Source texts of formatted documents

##########

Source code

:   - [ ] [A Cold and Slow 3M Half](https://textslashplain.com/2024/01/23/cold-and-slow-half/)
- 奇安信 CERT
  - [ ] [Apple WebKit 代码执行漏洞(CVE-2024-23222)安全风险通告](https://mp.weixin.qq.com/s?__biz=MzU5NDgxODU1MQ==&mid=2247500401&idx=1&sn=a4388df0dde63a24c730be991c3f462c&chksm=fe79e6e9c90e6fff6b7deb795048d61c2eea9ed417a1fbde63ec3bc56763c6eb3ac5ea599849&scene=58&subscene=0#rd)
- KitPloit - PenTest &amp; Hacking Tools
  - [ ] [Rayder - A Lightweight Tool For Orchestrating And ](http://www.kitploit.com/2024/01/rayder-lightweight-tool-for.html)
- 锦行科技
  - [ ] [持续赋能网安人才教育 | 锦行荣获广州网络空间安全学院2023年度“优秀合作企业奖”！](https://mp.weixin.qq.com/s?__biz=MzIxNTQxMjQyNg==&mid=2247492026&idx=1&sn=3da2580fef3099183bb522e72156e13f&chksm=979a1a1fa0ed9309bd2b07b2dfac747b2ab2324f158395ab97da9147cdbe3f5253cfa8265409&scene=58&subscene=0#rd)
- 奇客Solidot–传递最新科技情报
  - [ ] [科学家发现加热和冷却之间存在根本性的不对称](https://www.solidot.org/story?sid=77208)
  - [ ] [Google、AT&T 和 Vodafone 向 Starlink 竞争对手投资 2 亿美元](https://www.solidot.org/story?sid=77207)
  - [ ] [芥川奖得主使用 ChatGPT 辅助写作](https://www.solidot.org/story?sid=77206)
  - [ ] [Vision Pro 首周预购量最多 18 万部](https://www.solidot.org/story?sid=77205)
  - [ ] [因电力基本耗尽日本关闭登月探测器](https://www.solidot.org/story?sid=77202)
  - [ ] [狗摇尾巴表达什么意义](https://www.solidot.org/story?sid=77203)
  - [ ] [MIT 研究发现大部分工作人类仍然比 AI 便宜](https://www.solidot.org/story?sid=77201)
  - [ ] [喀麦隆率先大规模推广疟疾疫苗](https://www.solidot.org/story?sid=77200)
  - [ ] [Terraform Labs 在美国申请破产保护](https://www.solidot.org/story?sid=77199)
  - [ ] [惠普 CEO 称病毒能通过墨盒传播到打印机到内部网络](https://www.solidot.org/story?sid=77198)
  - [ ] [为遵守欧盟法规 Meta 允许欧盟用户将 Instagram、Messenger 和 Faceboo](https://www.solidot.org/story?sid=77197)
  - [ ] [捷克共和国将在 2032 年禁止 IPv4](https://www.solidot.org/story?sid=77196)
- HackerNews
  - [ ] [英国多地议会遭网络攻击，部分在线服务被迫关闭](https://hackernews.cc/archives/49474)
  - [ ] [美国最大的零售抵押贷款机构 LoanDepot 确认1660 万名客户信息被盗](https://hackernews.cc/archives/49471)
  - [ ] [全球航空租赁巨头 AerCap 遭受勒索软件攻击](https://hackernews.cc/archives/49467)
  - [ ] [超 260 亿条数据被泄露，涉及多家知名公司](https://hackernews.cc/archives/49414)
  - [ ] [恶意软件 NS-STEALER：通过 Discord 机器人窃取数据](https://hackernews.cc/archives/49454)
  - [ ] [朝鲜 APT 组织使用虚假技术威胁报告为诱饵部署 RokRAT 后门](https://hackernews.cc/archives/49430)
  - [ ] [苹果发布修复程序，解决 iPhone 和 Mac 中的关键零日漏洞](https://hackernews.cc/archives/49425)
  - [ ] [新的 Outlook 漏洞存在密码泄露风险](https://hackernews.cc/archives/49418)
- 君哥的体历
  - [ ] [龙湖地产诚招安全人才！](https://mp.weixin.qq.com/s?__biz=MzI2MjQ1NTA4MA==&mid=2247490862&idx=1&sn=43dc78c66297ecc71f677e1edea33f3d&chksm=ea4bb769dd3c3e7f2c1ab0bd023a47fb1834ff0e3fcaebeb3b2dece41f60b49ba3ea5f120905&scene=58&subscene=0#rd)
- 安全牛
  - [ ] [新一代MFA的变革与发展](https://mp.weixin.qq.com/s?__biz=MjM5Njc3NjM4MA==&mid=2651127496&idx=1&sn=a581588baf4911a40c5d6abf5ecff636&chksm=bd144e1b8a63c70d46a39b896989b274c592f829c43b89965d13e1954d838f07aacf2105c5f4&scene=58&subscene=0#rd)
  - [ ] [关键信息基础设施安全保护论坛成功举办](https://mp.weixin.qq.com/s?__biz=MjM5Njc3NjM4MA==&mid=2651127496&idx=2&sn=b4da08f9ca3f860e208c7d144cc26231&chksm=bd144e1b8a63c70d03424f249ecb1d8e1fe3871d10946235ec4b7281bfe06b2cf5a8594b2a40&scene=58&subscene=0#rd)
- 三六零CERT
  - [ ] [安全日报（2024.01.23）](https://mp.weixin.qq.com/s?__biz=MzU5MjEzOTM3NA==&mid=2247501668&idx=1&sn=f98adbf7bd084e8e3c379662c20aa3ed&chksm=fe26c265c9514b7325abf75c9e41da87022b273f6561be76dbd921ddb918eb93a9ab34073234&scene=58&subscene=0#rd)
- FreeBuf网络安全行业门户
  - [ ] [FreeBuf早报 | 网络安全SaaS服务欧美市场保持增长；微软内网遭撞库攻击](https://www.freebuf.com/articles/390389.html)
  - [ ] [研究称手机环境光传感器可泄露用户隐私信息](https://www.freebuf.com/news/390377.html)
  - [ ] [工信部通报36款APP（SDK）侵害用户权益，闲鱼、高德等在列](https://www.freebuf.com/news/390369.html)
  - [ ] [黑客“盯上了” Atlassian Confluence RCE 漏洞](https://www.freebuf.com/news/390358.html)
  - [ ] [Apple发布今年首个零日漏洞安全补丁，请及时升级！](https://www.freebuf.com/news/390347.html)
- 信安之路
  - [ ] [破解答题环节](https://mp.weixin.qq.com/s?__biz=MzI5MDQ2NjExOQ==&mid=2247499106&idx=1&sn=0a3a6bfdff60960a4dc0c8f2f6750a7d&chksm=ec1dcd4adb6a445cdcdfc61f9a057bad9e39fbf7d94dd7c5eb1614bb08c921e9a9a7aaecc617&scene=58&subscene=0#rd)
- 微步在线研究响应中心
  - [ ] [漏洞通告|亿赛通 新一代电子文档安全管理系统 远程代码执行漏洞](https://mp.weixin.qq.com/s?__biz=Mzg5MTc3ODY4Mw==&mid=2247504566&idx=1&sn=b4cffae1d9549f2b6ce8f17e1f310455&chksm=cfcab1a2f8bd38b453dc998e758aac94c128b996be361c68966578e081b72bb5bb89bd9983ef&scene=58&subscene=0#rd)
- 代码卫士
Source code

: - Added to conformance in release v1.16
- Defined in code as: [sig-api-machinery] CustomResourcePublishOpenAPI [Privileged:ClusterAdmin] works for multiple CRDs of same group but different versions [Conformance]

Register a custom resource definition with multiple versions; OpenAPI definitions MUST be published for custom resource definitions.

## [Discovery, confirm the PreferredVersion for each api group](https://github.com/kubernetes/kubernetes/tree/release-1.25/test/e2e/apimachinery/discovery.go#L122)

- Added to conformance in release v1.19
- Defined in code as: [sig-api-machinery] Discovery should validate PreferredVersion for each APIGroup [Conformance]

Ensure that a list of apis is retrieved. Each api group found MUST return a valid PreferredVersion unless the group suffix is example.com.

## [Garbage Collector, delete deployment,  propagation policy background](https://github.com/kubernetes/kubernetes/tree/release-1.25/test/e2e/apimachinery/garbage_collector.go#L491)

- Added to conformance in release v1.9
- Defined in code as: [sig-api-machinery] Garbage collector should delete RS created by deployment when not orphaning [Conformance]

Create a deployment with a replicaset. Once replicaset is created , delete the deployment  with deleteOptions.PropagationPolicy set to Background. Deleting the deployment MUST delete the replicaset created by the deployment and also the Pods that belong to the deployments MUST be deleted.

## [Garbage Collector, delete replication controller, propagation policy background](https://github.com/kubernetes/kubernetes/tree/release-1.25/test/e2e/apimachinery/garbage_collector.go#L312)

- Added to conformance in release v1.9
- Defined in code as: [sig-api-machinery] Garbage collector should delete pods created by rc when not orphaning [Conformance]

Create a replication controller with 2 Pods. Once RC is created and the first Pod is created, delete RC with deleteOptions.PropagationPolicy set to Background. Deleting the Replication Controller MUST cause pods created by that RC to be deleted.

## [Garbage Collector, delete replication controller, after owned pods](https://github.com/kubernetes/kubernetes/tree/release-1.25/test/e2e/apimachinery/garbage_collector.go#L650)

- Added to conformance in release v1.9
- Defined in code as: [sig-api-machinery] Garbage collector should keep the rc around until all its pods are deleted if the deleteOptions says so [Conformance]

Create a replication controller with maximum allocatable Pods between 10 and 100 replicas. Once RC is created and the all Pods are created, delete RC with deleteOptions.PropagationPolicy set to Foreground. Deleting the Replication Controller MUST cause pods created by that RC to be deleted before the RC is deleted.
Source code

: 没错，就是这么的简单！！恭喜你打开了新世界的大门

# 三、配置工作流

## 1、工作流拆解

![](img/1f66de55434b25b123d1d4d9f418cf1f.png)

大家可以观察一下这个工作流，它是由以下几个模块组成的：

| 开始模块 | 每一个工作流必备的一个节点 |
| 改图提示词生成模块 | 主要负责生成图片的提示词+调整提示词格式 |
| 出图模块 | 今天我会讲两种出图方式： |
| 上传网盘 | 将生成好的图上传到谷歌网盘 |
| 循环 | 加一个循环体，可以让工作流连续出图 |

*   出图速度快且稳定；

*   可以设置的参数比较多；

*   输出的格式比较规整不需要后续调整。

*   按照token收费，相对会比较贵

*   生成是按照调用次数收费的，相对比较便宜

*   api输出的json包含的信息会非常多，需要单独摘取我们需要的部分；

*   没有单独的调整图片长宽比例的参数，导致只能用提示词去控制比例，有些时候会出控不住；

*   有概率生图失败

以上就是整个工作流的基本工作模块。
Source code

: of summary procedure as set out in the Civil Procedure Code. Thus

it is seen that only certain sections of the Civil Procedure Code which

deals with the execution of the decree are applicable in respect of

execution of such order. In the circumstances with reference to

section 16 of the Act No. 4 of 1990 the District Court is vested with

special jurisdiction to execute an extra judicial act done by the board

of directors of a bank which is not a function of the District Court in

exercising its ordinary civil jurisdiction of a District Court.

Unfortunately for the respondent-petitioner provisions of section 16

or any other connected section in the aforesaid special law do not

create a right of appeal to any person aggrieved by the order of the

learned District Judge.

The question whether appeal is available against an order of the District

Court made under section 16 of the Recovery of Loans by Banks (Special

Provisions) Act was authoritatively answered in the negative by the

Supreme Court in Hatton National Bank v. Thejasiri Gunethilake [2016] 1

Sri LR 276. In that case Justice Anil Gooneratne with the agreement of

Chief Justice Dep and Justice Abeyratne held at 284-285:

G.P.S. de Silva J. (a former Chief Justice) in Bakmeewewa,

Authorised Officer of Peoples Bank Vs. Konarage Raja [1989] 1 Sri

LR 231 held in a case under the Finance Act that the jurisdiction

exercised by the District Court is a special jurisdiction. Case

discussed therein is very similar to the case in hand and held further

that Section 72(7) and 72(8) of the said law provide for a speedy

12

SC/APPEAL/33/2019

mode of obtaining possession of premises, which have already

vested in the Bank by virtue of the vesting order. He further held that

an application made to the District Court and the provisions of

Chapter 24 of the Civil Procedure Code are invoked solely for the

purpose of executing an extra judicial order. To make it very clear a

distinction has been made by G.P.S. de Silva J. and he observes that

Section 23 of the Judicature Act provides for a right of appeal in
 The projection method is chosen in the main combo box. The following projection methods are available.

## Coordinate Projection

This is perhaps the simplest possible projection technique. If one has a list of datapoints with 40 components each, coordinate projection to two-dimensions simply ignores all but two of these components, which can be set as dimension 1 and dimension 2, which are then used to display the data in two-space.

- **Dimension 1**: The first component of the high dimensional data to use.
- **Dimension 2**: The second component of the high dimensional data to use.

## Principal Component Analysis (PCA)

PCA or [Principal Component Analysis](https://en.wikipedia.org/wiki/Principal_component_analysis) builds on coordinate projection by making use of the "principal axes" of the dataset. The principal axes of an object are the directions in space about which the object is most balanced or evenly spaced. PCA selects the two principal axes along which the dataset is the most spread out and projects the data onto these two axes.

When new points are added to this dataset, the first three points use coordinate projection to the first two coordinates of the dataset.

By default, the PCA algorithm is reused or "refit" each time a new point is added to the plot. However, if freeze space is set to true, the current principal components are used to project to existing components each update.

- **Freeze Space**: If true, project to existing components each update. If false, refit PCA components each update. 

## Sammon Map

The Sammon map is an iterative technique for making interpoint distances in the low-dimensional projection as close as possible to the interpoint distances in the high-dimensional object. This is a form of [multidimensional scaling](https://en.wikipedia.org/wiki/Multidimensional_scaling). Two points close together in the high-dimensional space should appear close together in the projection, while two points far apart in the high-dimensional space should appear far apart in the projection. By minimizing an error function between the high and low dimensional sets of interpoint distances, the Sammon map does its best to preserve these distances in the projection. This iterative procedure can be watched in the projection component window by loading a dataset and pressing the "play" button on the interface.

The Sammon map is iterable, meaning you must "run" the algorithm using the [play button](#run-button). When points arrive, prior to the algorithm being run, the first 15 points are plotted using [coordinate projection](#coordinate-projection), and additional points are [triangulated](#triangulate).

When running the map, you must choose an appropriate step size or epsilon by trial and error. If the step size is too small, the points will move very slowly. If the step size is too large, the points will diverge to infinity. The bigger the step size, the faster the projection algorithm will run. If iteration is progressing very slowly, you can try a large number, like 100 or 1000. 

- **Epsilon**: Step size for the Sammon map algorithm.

##########

TASK STATEMENT ->
Check each line of the data above for the string "right", and copy the ones that have it.

EXERCISE ANSWER ->
create a right of appeal to any person aggrieved by the order of the
Section 23 of the Judicature Act provides for a right of appeal in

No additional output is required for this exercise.